AES457 Dan Saya Memilih Menjadi Manusia Merdeka
leoamurist
Saturday August 17 2024, 6:49 PM
AES457 Dan Saya Memilih Menjadi Manusia Merdeka

foto oleh: tetangga

---

Kalau gak salah inget, kata-kata Soe Hok Gie yang sempat buku catatan harian seorang demonstran-nya saya jadikan rujukan pelatihan kepemimpinan komunitas mahasiswa di dua ribu sembilan dua ribu tiga belas, seperti berikut. Hanya ada dua pilihan; mengikuti arus atau menjadi apatis. Dan saya memilih menjadi manusia merdeka.

Semerdeka geng bapak-bapak komplek yang tadi siang ikutan lomba tujuh belasan. Saya sendiri gak ikutan sih. Bangun kesiangan, sakit perut, lalu mengurusi cucian yang masih menggunakan tenaga tangan tanpa mesin cuci. Sekalian jadi alasan juga untuk tidak ikutan sih. Tahun lalu sudah cukup dengan lomba makan gorengan yang bikin panas dalam.

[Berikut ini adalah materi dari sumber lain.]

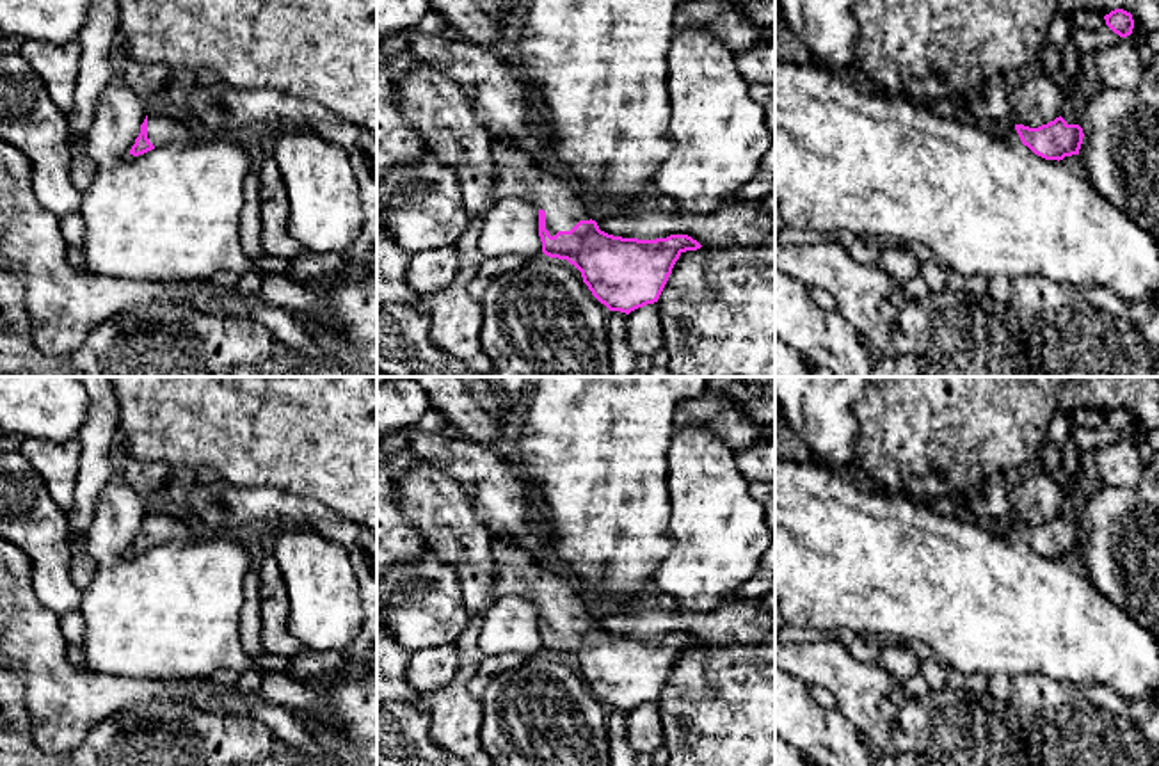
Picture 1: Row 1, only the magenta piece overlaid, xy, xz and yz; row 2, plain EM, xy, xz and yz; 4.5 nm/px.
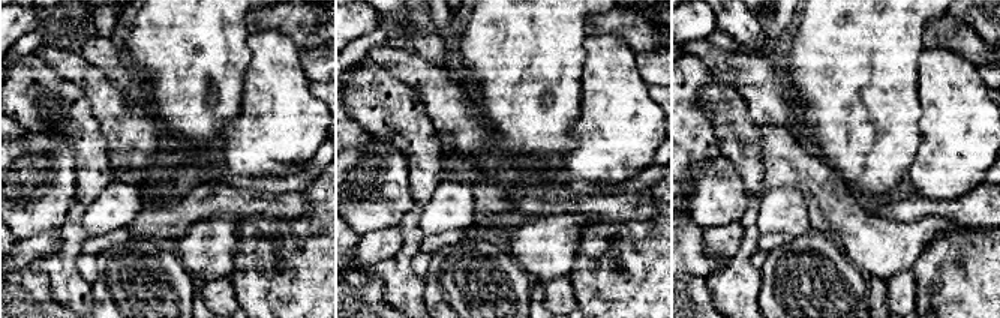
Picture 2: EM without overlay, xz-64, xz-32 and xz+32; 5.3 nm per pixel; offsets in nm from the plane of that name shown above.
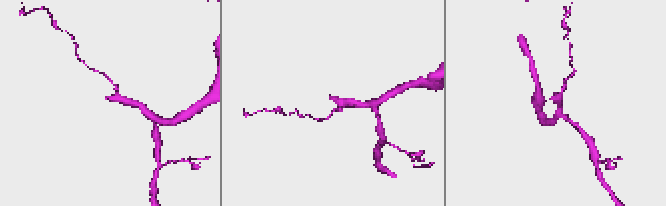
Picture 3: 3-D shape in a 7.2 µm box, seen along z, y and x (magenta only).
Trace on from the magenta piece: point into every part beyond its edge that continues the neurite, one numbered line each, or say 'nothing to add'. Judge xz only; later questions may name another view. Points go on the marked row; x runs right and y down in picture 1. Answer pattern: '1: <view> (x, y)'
1: xz (516, 173)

Perlombaan itu tampak seperti perploncoan, pakai daster, diikat tali rafia, melakukan hal yang tidak lazim; Hanya, semuanya tertawa gembira. Pencucian pakaian manual dengan tangan juga tampak seperti siksaan, kucek, bilas, peras, gosok, bilas, peras, jemur; Begitupun, rasanya seperti berolah raga karena saya melakukannya sambil sekalian squat. Kapan lagi bisa olah raga kalau gak maksa 😅

Menjadi manusia merdeka, bisa jadi bukan berarti lepas dari tuntutan dan tanggung jawab; Bahkan keterpaksaan dan keterjebakan. Seperti ketika kita membayar pajak atau terkena pungli parkir, yang menjadi penting bukanlah menggerutu keseharusnyaan karena itu menjadi terlalu mengikuti arus. Bukan juga memaklumi dan menormalisasinya karena itu terlalu apatis.

Beberapa dari banyak tindakan merdeka yang bisa kita lakukan antara lain, meminimalkan parkir di pinggir jalan sembarangan. Bisa juga memberi jatah untuk obligasi sosial seperti nongkrong geng bapak-bapak komplek, juga on-off ikutan lomba dan kerja bakti serta iuran dadakan. Bisa juga dengan shifting persepsi, menyadari aliran air di sela jari dan mempelajari otot-otot yang bekerja memeras kain. Merdeka!